One of three things is true:

the operation didn’t happen as described,

the Commander was not briefed on an operation of clear public-safety relevance in his jurisdiction,

or he was briefed and is declining to confirm it.

None of the three is a reassuring answer, and each warrants a direct, on-record follow-up question to Commissioner Ally and to GDF Chief of Staff Brig. Omar Khan, rather than allowing the contradiction to stand unresolved.

A FAMILIAR PATTERN OF UNDER-ENFORCEMENT

Kanashen’s experience is not an isolated failure of one ministry or one commander. Guyana has for years operated an enforcement apparatus stretched far beyond its stated capacity: independent monitoring bodies have documented as few as eleven mines officers responsible for overseeing more than 12,000 small- and medium-scale mining concessions nationally.
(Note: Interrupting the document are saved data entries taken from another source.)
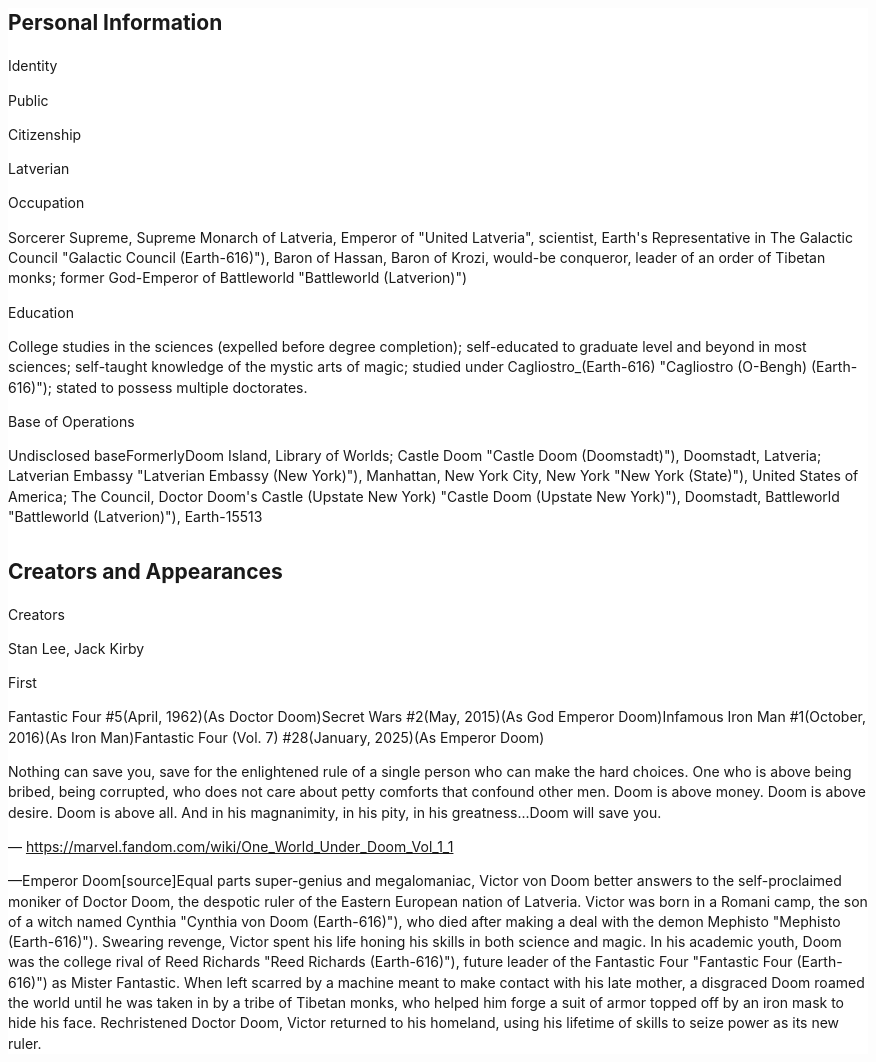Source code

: Personal Information
--------------------

Identity

Public

Citizenship

Latverian

Occupation

Sorcerer Supreme, Supreme Monarch of Latveria, Emperor of "United Latveria", scientist, Earth's Representative in The Galactic Council "Galactic Council (Earth-616)"), Baron of Hassan, Baron of Krozi, would-be conqueror, leader of an order of Tibetan monks; former God-Emperor of Battleworld "Battleworld (Latverion)")

Education

College studies in the sciences (expelled before degree completion); self-educated to graduate level and beyond in most sciences; self-taught knowledge of the mystic arts of magic; studied under Cagliostro_(Earth-616) "Cagliostro (O-Bengh) (Earth-616)"); stated to possess multiple doctorates.

Base of Operations

Undisclosed baseFormerlyDoom Island, Library of Worlds; Castle Doom "Castle Doom (Doomstadt)"), Doomstadt, Latveria; Latverian Embassy "Latverian Embassy (New York)"), Manhattan, New York City, New York "New York (State)"), United States of America; The Council, Doctor Doom's Castle (Upstate New York) "Castle Doom (Upstate New York)"), Doomstadt, Battleworld "Battleworld (Latverion)"), Earth-15513

Creators and Appearances
------------------------

Creators

Stan Lee, Jack Kirby

First

Fantastic Four #5(April, 1962)(As Doctor Doom)Secret Wars #2(May, 2015)(As God Emperor Doom)Infamous Iron Man #1(October, 2016)(As Iron Man)Fantastic Four (Vol. 7) #28(January, 2025)(As Emperor Doom)

Nothing can save you, save for the enlightened rule of a single person who can make the hard choices. One who is above being bribed, being corrupted, who does not care about petty comforts that confound other men. Doom is above money. Doom is above desire. Doom is above all. And in his magnanimity, in his pity, in his greatness...Doom will save you.

— https://marvel.fandom.com/wiki/One_World_Under_Doom_Vol_1_1

—Emperor Doom[source]Equal parts super-genius and megalomaniac, Victor von Doom better answers to the self-proclaimed moniker of Doctor Doom, the despotic ruler of the Eastern European nation of Latveria. Victor was born in a Romani camp, the son of a witch named Cynthia "Cynthia von Doom (Earth-616)"), who died after making a deal with the demon Mephisto "Mephisto (Earth-616)"). Swearing revenge, Victor spent his life honing his skills in both science and magic. In his academic youth, Doom was the college rival of Reed Richards "Reed Richards (Earth-616)"), future leader of the Fantastic Four "Fantastic Four (Earth-616)") as Mister Fantastic. When left scarred by a machine meant to make contact with his late mother, a disgraced Doom roamed the world until he was taken in by a tribe of Tibetan monks, who helped him forge a suit of armor topped off by an iron mask to hide his face. Rechristened Doctor Doom, Victor returned to his homeland, using his lifetime of skills to seize power as its new ruler.
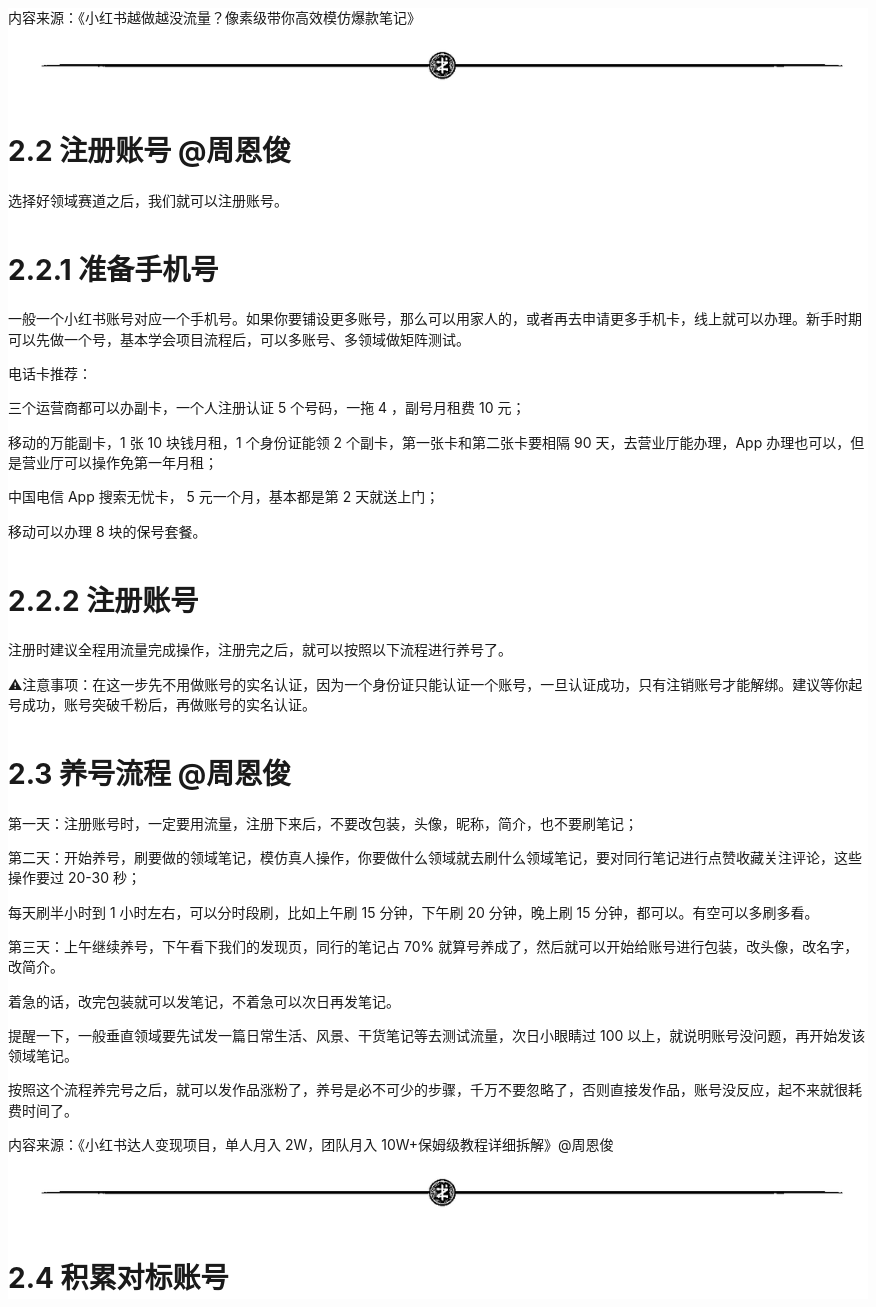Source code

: 内容来源：《小红书越做越没流量？像素级带你高效模仿爆款笔记》

![](img/b37bdf6be1010bf94f719ab4406802a1.png)

# 2.2 注册账号 @周恩俊

选择好领域赛道之后，我们就可以注册账号。

# 2.2.1 准备手机号

一般一个小红书账号对应一个手机号。如果你要铺设更多账号，那么可以用家人的，或者再去申请更多手机卡，线上就可以办理。新手时期可以先做一个号，基本学会项目流程后，可以多账号、多领域做矩阵测试。

电话卡推荐：

三个运营商都可以办副卡，一个人注册认证 5 个号码，一拖 4 ，副号月租费 10 元；

移动的万能副卡，1 张 10 块钱月租，1 个身份证能领 2 个副卡，第一张卡和第二张卡要相隔 90 天，去营业厅能办理，App 办理也可以，但是营业厅可以操作免第一年月租；

中国电信 App 搜索无忧卡， 5 元一个月，基本都是第 2 天就送上门；

移动可以办理 8 块的保号套餐。

# 2.2.2 注册账号

注册时建议全程用流量完成操作，注册完之后，就可以按照以下流程进行养号了。

⚠️注意事项：在这一步先不用做账号的实名认证，因为一个身份证只能认证一个账号，一旦认证成功，只有注销账号才能解绑。建议等你起号成功，账号突破千粉后，再做账号的实名认证。

# 2.3 养号流程 @周恩俊

第一天：注册账号时，一定要用流量，注册下来后，不要改包装，头像，昵称，简介，也不要刷笔记；

第二天：开始养号，刷要做的领域笔记，模仿真人操作，你要做什么领域就去刷什么领域笔记，要对同行笔记进行点赞收藏关注评论，这些操作要过 20-30 秒；

每天刷半小时到 1 小时左右，可以分时段刷，比如上午刷 15 分钟，下午刷 20 分钟，晚上刷 15 分钟，都可以。有空可以多刷多看。

第三天：上午继续养号，下午看下我们的发现页，同行的笔记占 70% 就算号养成了，然后就可以开始给账号进行包装，改头像，改名字，改简介。

着急的话，改完包装就可以发笔记，不着急可以次日再发笔记。

提醒一下，一般垂直领域要先试发一篇日常生活、风景、干货笔记等去测试流量，次日小眼睛过 100 以上，就说明账号没问题，再开始发该领域笔记。

按照这个流程养完号之后，就可以发作品涨粉了，养号是必不可少的步骤，千万不要忽略了，否则直接发作品，账号没反应，起不来就很耗费时间了。

内容来源：《小红书达人变现项目，单人月入 2W，团队月入 10W+保姆级教程详细拆解》@周恩俊

![](img/b65321cb1bbdf444803cc0ef6bb64d2a.png)

# 2.4 积累对标账号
Against that backdrop, a Toshao’s repeated, documented, photographed complaints going unanswered for over a year is not an anomaly — it is the predictable output of a system with acknowledged gaps in staffing, technology deployment, and inter-agency accountability.

The distinction that matters for readers is between incapacity and unwillingness. Incapacity is a resourcing problem with a resourcing solution. Unwillingness — allowing cross-border mining incursions to continue because enforcement is inconvenient, poorly prioritized, or, in the worst case, tolerated by someone with an interest in looking away — is a governance failure of a different order, and one that meets the threshold for formal inquiry rather than another ministerial promise.

WHAT SHOULD HAPPEN NEXT

This news media is requesting, on the record, answers to four questions from the Ministry of Natural Resources, the GDF, and the Guyana Police Force:

First, what is the current operational status of the radar and aerial-surveillance capability referenced in the GDF’s August 2025 agreement with Colombia and the President’s October 2025 remarks on French assistance, and is any of it tasked to Region Nine?

Second, what specifically prevented the aerial overflight promised to Kanashen at last year’s National Toshao Council from being carried out in the twelve months since?

Third, did a joint operation resulting in arrests take place in the area last month, and if so, why was the Region 9 Police Commander unaware of it?

Fourth, what is the outcome of the earlier interception Ayaw described, in which a helicopter crew was reportedly brought to Georgetown — were charges filed, and against whom?

 A Toshao should not have to file the same report three times in fourteen months and be told, each time, to wait for different weather. Indigenous protected areas under Amerindian title are not ungoverned space by default; they are governed space where the governing institutions have, on this record, not shown up.